As I looked at this mom’s tearful eyes, I held David’s flushed hand (he still had his fever), and I felt like a weasel for griping to myself the entire drive to the playgroup about how impossible it was to meet a writing deadline when I had a sick kid to take care of. I couldn’t do it, not without staying up past midnight, and I had already gone over my quota for the week. (If I stay up more than three nights in a week, I’ll trigger a manic episode and then crash into a bad depression. I can’t afford to do that now that I am writing this blog about how I try to stay sane.)
But my crammed schedule and impending late night seemed like a fabulous party compared to this friend of a friend’s tragedy.
I took my sick boy home and did something I never do…put my computer to sleep so I couldn’t see the new e-mails streaming in.
“What do you want to do?” I asked David. “We have two hours until we have to pick up your sister.” I walked over to the eight pieces of blue construction paper, an “ocean” that his babysitter had posted on the kitchen wall to house all the sea creatures he had colored and cut out at school. “Should we add more seahorses or octopuses?”
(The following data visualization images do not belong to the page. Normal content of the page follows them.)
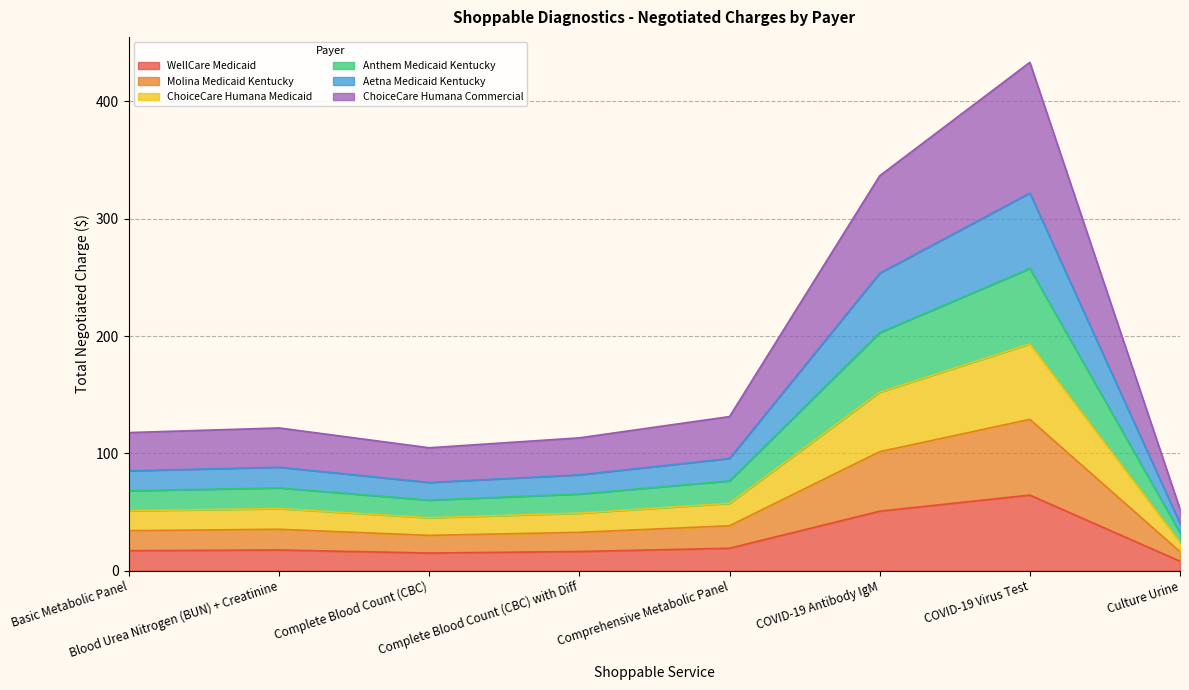

At Blood Urea Nitrogen (BUN) + Creatinine, list the series in order from largest to smallest.

ChoiceCare Humana Commercial, ChoiceCare Humana Medicaid, Anthem Medicaid Kentucky, Aetna Medicaid Kentucky, Molina Medicaid Kentucky, WellCare Medicaid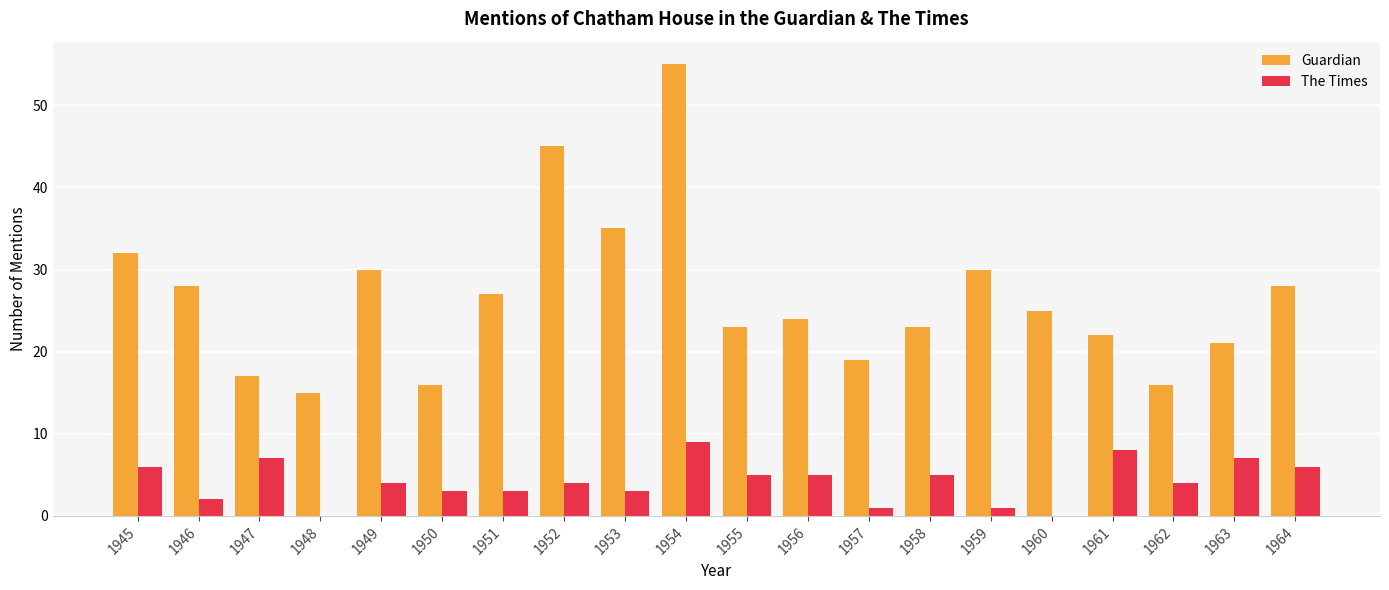

What is the sum of the The Times values at 1961 and 1956?

13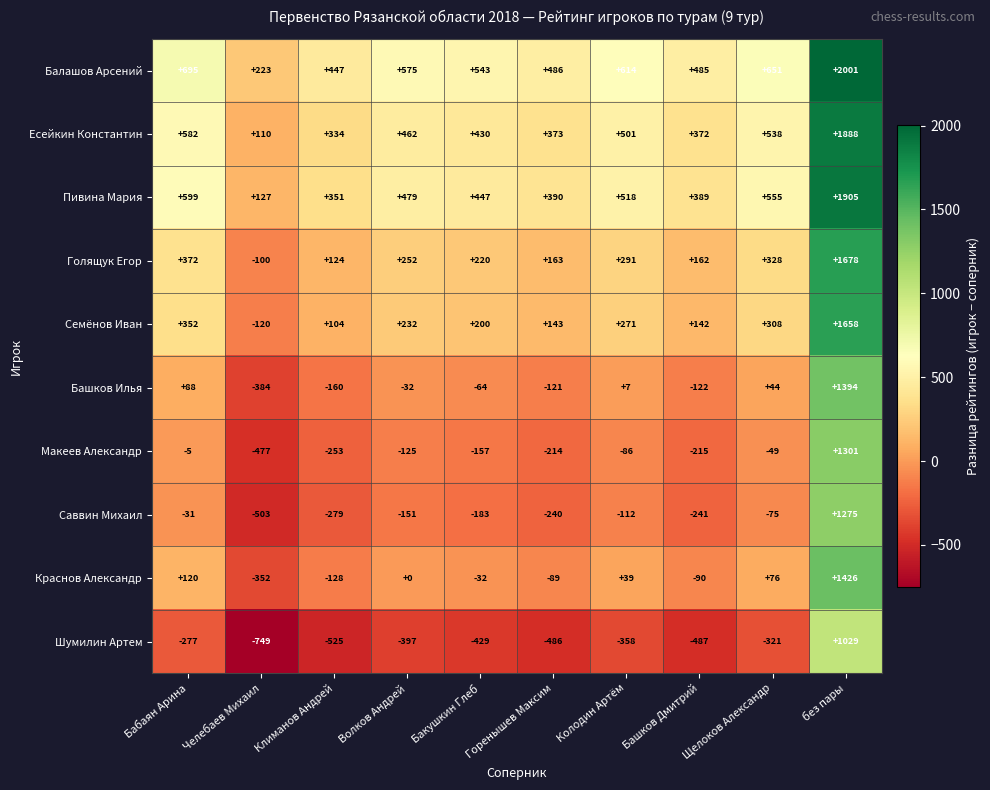

Rank the series at Волков Андрей from highest to lowest value.

Балашов Арсений, Пивина Мария, Есейкин Константин, Голящук Егор, Семёнов Иван, Краснов Александр, Башков Илья, Макеев Александр, Саввин Михаил, Шумилин Артем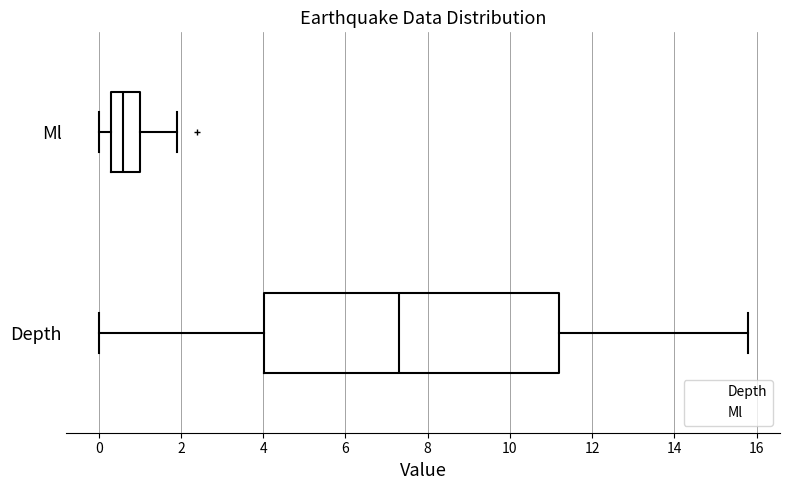

Where does the right whisker of the box for Ml end on the x-axis? The values are not printed on the chart, so give them approximately, as read against the axis.

2.0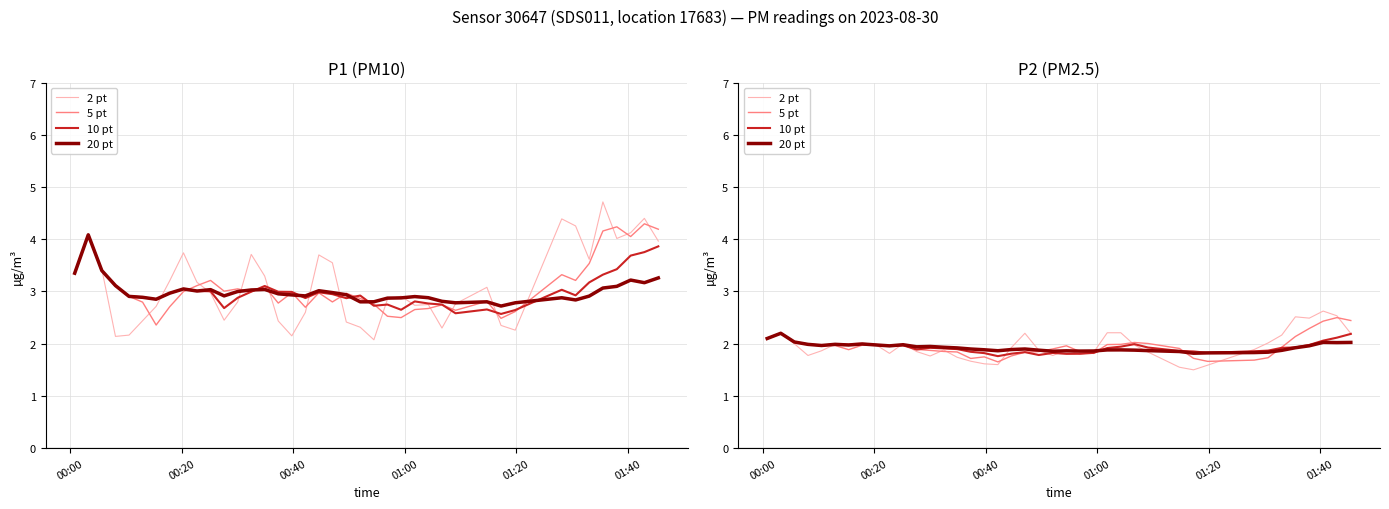

List the series in order of their peak value, lowest first.

10 pt, 20 pt, 5 pt, 2 pt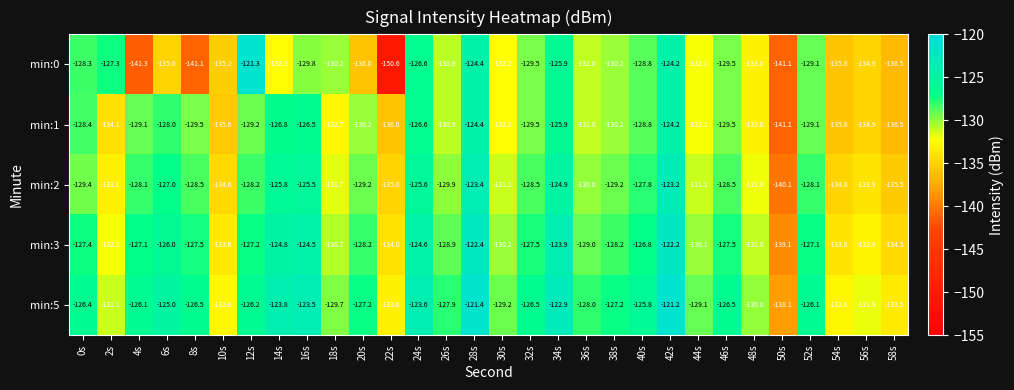

Count the number of categories in the chart.

30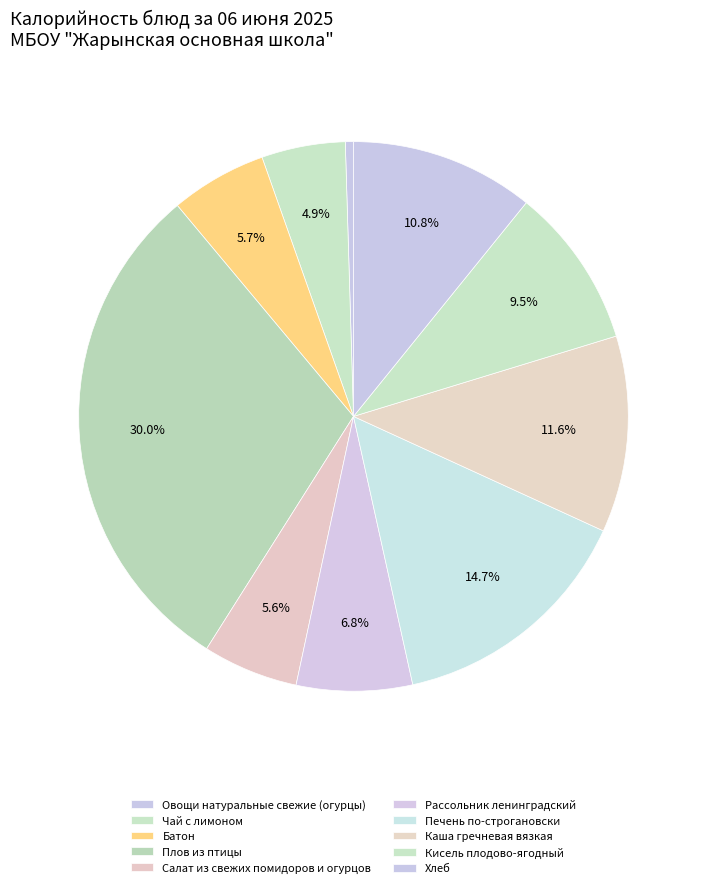

What is the largest slice in the pie chart?

Плов из птицы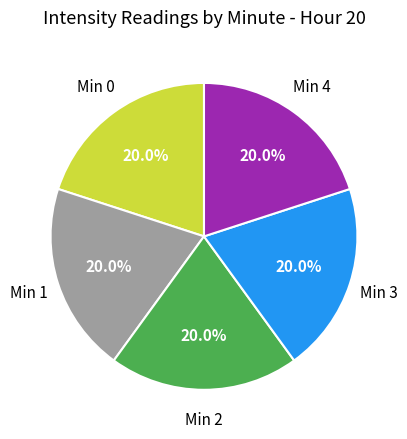

Does any single category account for the majority?

No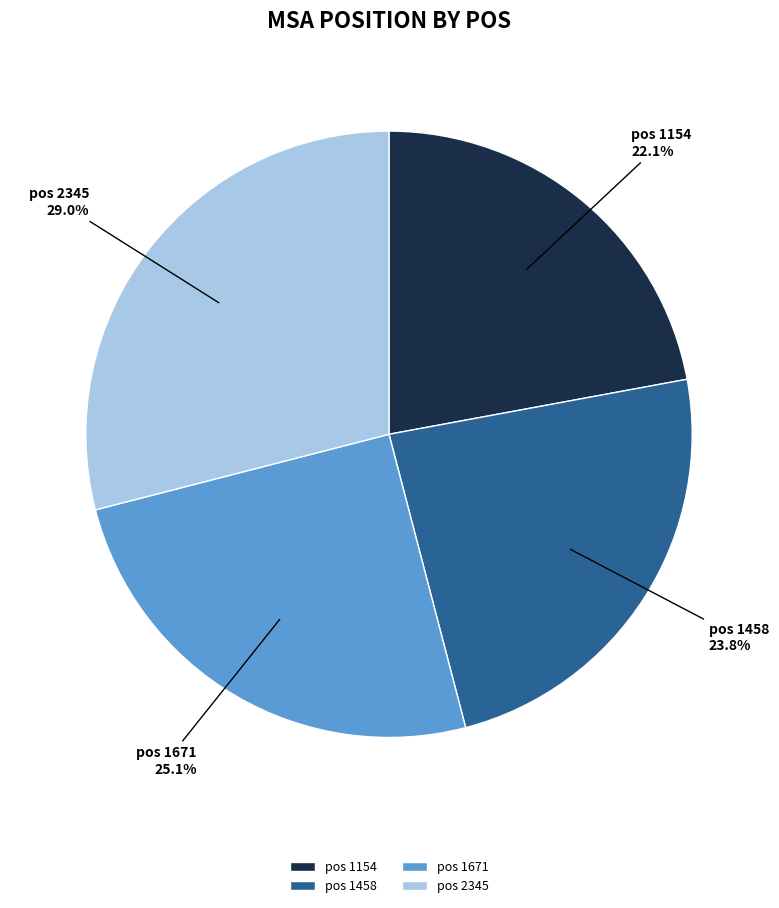

Which category has the smallest portion of the pie?

pos 1154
And I remembered what Gayle Boss wrote in her essay “Enduring Boredom” for my book, “I Love Being a Mom” (compiled back when my Prozac was working):
“Domestic tedium, like any desert, has tuned my eyes and ears to the subtle, the hidden, to the still, small voice that directs from within: See this child in the tub, flushed and reaching for you? This is the Presence in the present. This is holy ground, and it is more than enough. Be here.”